Mind your language
Although I do not smoke, I find my sympathies drawn more and more to persecuted smokers. Outside Victoria station an aggressive notice says: ‘It is against the law to smoke in these premises including under this canopy.’ Never mind that the canopy, really a porte-cochère, is open to the elements, with a broken roof-pane that lets rain pelt the taxi queue, nor that the welcome Sir Nigel Gresley regularly enters the train shed smoking powerfully. What grates is to be bossed about in bad grammar.
Including is a participial adjective. In neither of the ways that it is used can it qualify an adverbial phrase such as ‘under this canopy’. It would be correct to say ‘under canopies, including this one’. It would be correct to say ‘including this canopy, there are eight roofs under which smoking is illegal’. The latter con struction is described by the Oxford English Dictionary as ‘a kind of active of the passive absolute clause’. The passive absolute would be ‘canopies being included’; the active form gives a meaning: ‘if we/one/you include canopies’.
It is not necessary for bureaucrats of the railway authorities to ponder the syntactic role of including. All they need do is consult a competent speaker of English. And yet, even as I write those words, I wonder if this syntactic structure is not slipping. Evidence of such slippage comes from the increasing replacement of as with like.
Like is an adjective, just as including is. I admit that it may have sounded hypercorrect of Elvis Presley to sing ‘Now and then there’s a fool such as I.’ One might expect him to have sung: ‘fool like me’ (even though the lyrics confirm that he is exemplifying: ‘such as I am over you’). That song was first published in 1952. In 1960, that other King, Kingsley Amis, published Take a Girl Like You. I suppose that means ‘a girl of your kind’ not ‘a girl such as you’. I don’t mind much either way, for delinquency has spread much further.

Saved data entries

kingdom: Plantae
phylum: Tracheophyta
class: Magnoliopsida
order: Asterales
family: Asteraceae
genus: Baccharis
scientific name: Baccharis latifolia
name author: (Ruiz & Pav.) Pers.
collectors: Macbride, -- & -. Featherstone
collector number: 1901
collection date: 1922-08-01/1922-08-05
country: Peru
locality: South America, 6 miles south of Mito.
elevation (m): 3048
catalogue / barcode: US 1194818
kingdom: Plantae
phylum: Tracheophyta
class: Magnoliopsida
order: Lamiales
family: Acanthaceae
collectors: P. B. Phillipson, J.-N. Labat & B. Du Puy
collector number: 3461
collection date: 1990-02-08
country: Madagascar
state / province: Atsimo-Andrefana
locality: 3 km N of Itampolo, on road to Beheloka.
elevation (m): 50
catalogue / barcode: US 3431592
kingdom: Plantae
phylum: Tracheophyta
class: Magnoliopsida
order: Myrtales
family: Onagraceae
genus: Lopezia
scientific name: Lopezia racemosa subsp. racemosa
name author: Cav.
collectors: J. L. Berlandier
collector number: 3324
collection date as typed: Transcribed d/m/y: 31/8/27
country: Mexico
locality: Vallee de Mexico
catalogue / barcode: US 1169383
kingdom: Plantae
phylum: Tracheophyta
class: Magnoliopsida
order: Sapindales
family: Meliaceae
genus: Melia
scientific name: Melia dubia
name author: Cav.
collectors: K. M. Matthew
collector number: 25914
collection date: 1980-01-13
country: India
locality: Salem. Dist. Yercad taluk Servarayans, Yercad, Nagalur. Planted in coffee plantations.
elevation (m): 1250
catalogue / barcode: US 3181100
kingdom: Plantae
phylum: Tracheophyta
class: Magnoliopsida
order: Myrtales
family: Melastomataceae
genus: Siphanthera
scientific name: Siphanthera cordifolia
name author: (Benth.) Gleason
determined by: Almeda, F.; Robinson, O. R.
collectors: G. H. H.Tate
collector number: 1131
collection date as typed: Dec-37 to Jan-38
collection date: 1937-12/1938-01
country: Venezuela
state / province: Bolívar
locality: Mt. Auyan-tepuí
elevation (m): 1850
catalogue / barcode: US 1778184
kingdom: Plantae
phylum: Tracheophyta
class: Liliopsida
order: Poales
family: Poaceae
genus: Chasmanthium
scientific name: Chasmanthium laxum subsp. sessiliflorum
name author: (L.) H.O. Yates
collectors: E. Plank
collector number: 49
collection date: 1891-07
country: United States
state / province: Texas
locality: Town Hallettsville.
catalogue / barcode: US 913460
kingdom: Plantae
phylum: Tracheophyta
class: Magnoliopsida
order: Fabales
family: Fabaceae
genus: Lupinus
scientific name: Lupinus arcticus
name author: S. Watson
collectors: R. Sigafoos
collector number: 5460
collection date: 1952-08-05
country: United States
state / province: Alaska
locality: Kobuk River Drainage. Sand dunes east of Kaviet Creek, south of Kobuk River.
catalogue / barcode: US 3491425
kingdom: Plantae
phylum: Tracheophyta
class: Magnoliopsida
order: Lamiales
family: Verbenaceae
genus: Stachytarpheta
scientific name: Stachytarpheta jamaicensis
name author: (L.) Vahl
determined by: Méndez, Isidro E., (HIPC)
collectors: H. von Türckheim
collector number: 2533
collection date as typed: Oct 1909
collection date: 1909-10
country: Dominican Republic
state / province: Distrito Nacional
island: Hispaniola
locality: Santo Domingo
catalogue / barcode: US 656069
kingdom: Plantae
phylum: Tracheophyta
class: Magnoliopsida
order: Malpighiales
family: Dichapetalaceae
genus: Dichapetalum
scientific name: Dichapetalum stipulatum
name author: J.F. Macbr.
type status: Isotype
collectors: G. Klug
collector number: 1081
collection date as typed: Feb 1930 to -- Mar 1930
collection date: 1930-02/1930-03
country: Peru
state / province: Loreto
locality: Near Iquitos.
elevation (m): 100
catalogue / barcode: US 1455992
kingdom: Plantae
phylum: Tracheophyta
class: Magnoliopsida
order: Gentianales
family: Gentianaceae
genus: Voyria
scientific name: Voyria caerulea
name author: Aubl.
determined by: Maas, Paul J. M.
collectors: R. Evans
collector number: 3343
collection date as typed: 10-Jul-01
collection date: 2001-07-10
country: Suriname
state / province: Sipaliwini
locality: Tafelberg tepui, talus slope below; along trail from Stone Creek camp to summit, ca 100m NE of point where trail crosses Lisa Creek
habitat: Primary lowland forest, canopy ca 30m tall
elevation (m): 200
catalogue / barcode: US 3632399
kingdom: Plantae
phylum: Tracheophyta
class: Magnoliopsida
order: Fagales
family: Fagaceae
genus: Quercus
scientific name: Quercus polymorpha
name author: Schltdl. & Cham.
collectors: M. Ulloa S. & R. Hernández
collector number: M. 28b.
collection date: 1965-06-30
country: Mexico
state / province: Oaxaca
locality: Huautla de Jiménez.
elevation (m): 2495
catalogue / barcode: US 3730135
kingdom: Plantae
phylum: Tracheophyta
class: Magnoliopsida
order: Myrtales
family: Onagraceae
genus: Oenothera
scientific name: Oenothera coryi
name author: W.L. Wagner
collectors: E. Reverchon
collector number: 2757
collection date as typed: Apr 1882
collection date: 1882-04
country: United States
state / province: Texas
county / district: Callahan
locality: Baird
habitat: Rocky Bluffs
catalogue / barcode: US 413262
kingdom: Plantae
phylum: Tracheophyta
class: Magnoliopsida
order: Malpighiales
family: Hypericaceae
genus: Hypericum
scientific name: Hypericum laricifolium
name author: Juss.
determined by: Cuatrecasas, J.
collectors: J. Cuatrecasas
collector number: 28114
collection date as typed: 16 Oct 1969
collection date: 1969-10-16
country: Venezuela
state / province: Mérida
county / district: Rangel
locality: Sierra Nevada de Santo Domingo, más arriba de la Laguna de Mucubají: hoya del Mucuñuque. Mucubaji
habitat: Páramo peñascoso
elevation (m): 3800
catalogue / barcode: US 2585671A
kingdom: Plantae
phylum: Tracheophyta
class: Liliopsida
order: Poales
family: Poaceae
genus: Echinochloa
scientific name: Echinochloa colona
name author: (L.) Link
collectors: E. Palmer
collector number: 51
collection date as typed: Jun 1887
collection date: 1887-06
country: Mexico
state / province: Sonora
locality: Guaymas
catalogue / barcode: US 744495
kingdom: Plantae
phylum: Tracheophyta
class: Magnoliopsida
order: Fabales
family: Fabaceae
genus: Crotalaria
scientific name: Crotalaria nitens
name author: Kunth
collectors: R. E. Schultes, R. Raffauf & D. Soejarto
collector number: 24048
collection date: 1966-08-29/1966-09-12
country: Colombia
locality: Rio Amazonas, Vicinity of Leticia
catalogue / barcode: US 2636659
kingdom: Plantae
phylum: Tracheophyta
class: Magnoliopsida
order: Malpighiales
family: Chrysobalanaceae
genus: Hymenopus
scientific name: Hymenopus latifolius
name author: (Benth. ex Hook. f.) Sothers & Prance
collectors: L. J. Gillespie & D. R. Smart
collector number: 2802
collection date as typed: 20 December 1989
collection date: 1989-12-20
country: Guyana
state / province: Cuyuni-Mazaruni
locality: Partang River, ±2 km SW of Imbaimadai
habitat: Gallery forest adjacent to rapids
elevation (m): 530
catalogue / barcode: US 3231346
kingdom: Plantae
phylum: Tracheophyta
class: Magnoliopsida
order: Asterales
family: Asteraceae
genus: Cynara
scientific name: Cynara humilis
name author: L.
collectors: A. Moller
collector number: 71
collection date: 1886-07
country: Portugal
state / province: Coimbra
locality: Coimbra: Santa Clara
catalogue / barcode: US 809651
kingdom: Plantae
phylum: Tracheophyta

— Tasks to complete —
(a) For each statement, say whether it agrees with the column on grammar above the rows, answering yes or no and quoting the deciding words of that column: (i) The notice outside Victoria station forbids smoking under the canopy. (ii) The writer smokes. (iii) The song Elvis Presley sang was first published in 1960.
(b) Answer these questions from the column on grammar above the rows:
(i) What part of speech does the column say "including" is?
(ii) What does the writer say the railway bureaucrats need do?
(iii) What did Kingsley Amis publish in 1960?

— Answers per task —
(a)
(i) Yes: "It is against the law to smoke in these premises including under this canopy."
(ii) No: "Although I do not smoke"
(iii) No: "That song was first published in 1952."

(b)
(i) A participial adjective.
(ii) Consult a competent speaker of English.
(iii) Take a Girl Like You.